What is being asked: Exclude the pictures and retype the entries as written.

Top of Material for this exercise

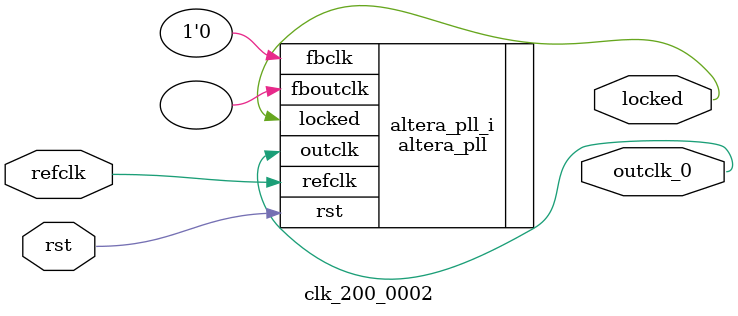
<source format=v>
`timescale 1ns/10ps
module  clk_200_0002(

	// interface 'refclk'
	input wire refclk,

	// interface 'reset'
	input wire rst,

	// interface 'outclk0'
	output wire outclk_0,

	// interface 'locked'
	output wire locked
);

	altera_pll #(
		.fractional_vco_multiplier("false"),
		.reference_clock_frequency("50.0 MHz"),
		.operation_mode("direct"),
		.number_of_clocks(1),
		.output_clock_frequency0("200.000000 MHz"),
		.phase_shift0("0 ps"),
		.duty_cycle0(50),
		.output_clock_frequency1("0 MHz"),
		.phase_shift1("0 ps"),
		.duty_cycle1(50),
		.output_clock_frequency2("0 MHz"),
		.phase_shift2("0 ps"),
		.duty_cycle2(50),
		.output_clock_frequency3("0 MHz"),
		.phase_shift3("0 ps"),
		.duty_cycle3(50),
		.output_clock_frequency4("0 MHz"),
		.phase_shift4("0 ps"),
		.duty_cycle4(50),
		.output_clock_frequency5("0 MHz"),
		.phase_shift5("0 ps"),
		.duty_cycle5(50),
		.output_clock_frequency6("0 MHz"),
		.phase_shift6("0 ps"),
		.duty_cycle6(50),
		.output_clock_frequency7("0 MHz"),
		.phase_shift7("0 ps"),
		.duty_cycle7(50),
		.output_clock_frequency8("0 MHz"),
		.phase_shift8("0 ps"),
		.duty_cycle8(50),
		.output_clock_frequency9("0 MHz"),
		.phase_shift9("0 ps"),
		.duty_cycle9(50),
		.output_clock_frequency10("0 MHz"),
		.phase_shift10("0 ps"),
		.duty_cycle10(50),
		.output_clock_frequency11("0 MHz"),
		.phase_shift11("0 ps"),
		.duty_cycle11(50),
		.output_clock_frequency12("0 MHz"),
		.phase_shift12("0 ps"),
		.duty_cycle12(50),
		.output_clock_frequency13("0 MHz"),
		.phase_shift13("0 ps"),
		.duty_cycle13(50),
		.output_clock_frequency14("0 MHz"),
		.phase_shift14("0 ps"),
		.duty_cycle14(50),
		.output_clock_frequency15("0 MHz"),
		.phase_shift15("0 ps"),
		.duty_cycle15(50),
		.output_clock_frequency16("0 MHz"),
		.phase_shift16("0 ps"),
		.duty_cycle16(50),
		.output_clock_frequency17("0 MHz"),
		.phase_shift17("0 ps"),
		.duty_cycle17(50),
		.pll_type("General"),
		.pll_subtype("General")
	) altera_pll_i (
		.rst	(rst),
		.outclk	({outclk_0}),
		.locked	(locked),
		.fboutclk	( ),
		.fbclk	(1'b0),
		.refclk	(refclk)
	);
endmodule


</source>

Bottom of Material for this exercise

Expected output:
<source format=v>
`timescale 1ns/10ps
module  clk_200_0002(

	// interface 'refclk'
	input wire refclk,

	// interface 'reset'
	input wire rst,

	// interface 'outclk0'
	output wire outclk_0,

	// interface 'locked'
	output wire locked
);

	altera_pll #(
		.fractional_vco_multiplier("false"),
		.reference_clock_frequency("50.0 MHz"),
		.operation_mode("direct"),
		.number_of_clocks(1),
		.output_clock_frequency0("200.000000 MHz"),
		.phase_shift0("0 ps"),
		.duty_cycle0(50),
		.output_clock_frequency1("0 MHz"),
		.phase_shift1("0 ps"),
		.duty_cycle1(50),
		.output_clock_frequency2("0 MHz"),
		.phase_shift2("0 ps"),
		.duty_cycle2(50),
		.output_clock_frequency3("0 MHz"),
		.phase_shift3("0 ps"),
		.duty_cycle3(50),
		.output_clock_frequency4("0 MHz"),
		.phase_shift4("0 ps"),
		.duty_cycle4(50),
		.output_clock_frequency5("0 MHz"),
		.phase_shift5("0 ps"),
		.duty_cycle5(50),
		.output_clock_frequency6("0 MHz"),
		.phase_shift6("0 ps"),
		.duty_cycle6(50),
		.output_clock_frequency7("0 MHz"),
		.phase_shift7("0 ps"),
		.duty_cycle7(50),
		.output_clock_frequency8("0 MHz"),
		.phase_shift8("0 ps"),
		.duty_cycle8(50),
		.output_clock_frequency9("0 MHz"),
		.phase_shift9("0 ps"),
		.duty_cycle9(50),
		.output_clock_frequency10("0 MHz"),
		.phase_shift10("0 ps"),
		.duty_cycle10(50),
		.output_clock_frequency11("0 MHz"),
		.phase_shift11("0 ps"),
		.duty_cycle11(50),
		.output_clock_frequency12("0 MHz"),
		.phase_shift12("0 ps"),
		.duty_cycle12(50),
		.output_clock_frequency13("0 MHz"),
		.phase_shift13("0 ps"),
		.duty_cycle13(50),
		.output_clock_frequency14("0 MHz"),
		.phase_shift14("0 ps"),
		.duty_cycle14(50),
		.output_clock_frequency15("0 MHz"),
		.phase_shift15("0 ps"),
		.duty_cycle15(50),
		.output_clock_frequency16("0 MHz"),
		.phase_shift16("0 ps"),
		.duty_cycle16(50),
		.output_clock_frequency17("0 MHz"),
		.phase_shift17("0 ps"),
		.duty_cycle17(50),
		.pll_type("General"),
		.pll_subtype("General")
	) altera_pll_i (
		.rst	(rst),
		.outclk	({outclk_0}),
		.locked	(locked),
		.fboutclk	( ),
		.fbclk	(1'b0),
		.refclk	(refclk)
	);
endmodule


</source>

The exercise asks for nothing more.